Lines from the records below that contain the word "спеціальністю" are to be copied out.
------------------------
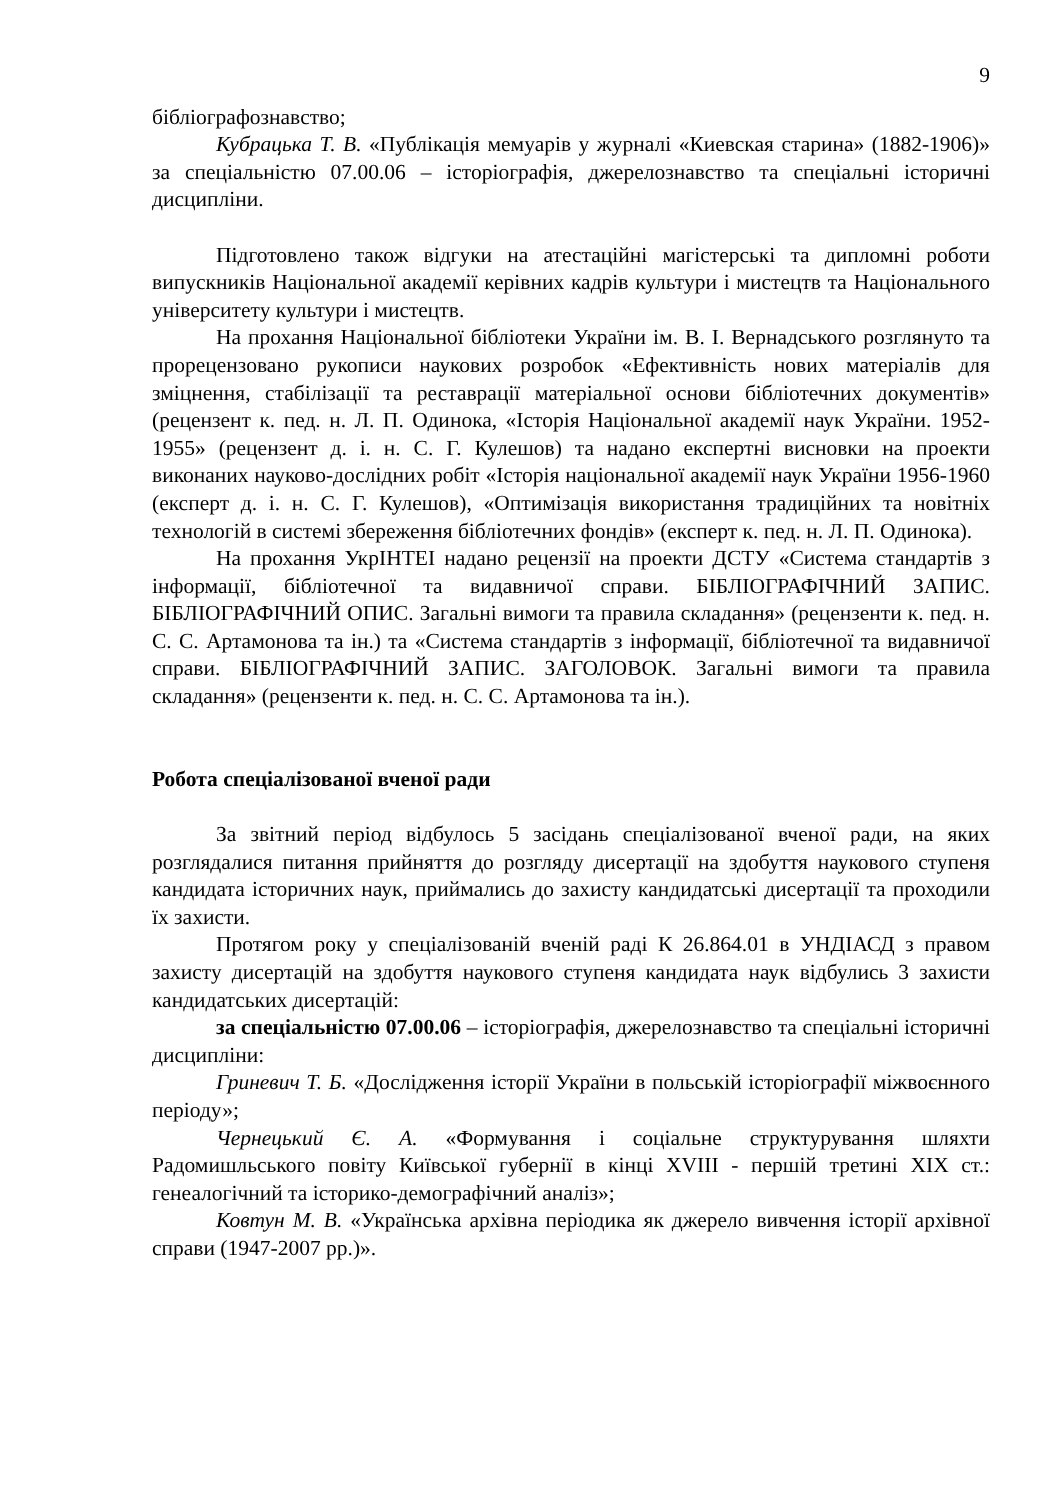9
бібліографознавство;
Кубрацька Т. В. «Публікація мемуарів у журналі «Киевская старина» (1882-1906)» за спеціальністю 07.00.06 – історіографія, джерелознавство та спеціальні історичні дисципліни.
Підготовлено також відгуки на атестаційні магістерські та дипломні роботи випускників Національної академії керівних кадрів культури і мистецтв та Національного університету культури і мистецтв.
На прохання Національної бібліотеки України ім. В. І. Вернадського розглянуто та прорецензовано рукописи наукових розробок «Ефективність нових матеріалів для зміцнення, стабілізації та реставрації матеріальної основи бібліотечних документів» (рецензент к. пед. н. Л. П. Одинока, «Історія Національної академії наук України. 1952-1955» (рецензент д. і. н. С. Г. Кулешов) та надано експертні висновки на проекти виконаних науково-дослідних робіт «Історія національної академії наук України 1956-1960 (експерт д. і. н. С. Г. Кулешов), «Оптимізація використання традиційних та новітніх технологій в системі збереження бібліотечних фондів» (експерт к. пед. н. Л. П. Одинока).
На прохання УкрІНТЕІ надано рецензії на проекти ДСТУ «Система стандартів з інформації, бібліотечної та видавничої справи. БІБЛІОГРАФІЧНИЙ ЗАПИС. БІБЛІОГРАФІЧНИЙ ОПИС. Загальні вимоги та правила складання» (рецензенти к. пед. н. С. С. Артамонова та ін.) та «Система стандартів з інформації, бібліотечної та видавничої справи. БІБЛІОГРАФІЧНИЙ ЗАПИС. ЗАГОЛОВОК. Загальні вимоги та правила складання» (рецензенти к. пед. н. С. С. Артамонова та ін.).
Робота спеціалізованої вченої ради
За звітний період відбулось 5 засідань спеціалізованої вченої ради, на яких розглядалися питання прийняття до розгляду дисертації на здобуття наукового ступеня кандидата історичних наук, приймались до захисту кандидатські дисертації та проходили їх захисти.
Протягом року у спеціалізованій вченій раді К 26.864.01 в УНДІАСД з правом захисту дисертацій на здобуття наукового ступеня кандидата наук відбулись 3 захисти кандидатських дисертацій:
за спеціальністю 07.00.06 – історіографія, джерелознавство та спеціальні історичні дисципліни:
Гриневич Т. Б. «Дослідження історії України в польській історіографії міжвоєнного періоду»;
Чернецький Є. А. «Формування і соціальне структурування шляхти Радомишльського повіту Київської губернії в кінці XVIII - першій третині XIX ст.: генеалогічний та історико-демографічний аналіз»;
Ковтун М. В. «Українська архівна періодика як джерело вивчення історії архівної справи (1947-2007 рр.)».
------------------------
Result below:
Кубрацька Т. В. «Публікація мемуарів у журналі «Киевская старина» (1882-1906)» за спеціальністю 07.00.06 – історіографія, джерелознавство та спеціальні історичні дисципліни.
за спеціальністю 07.00.06 – історіографія, джерелознавство та спеціальні історичні дисципліни:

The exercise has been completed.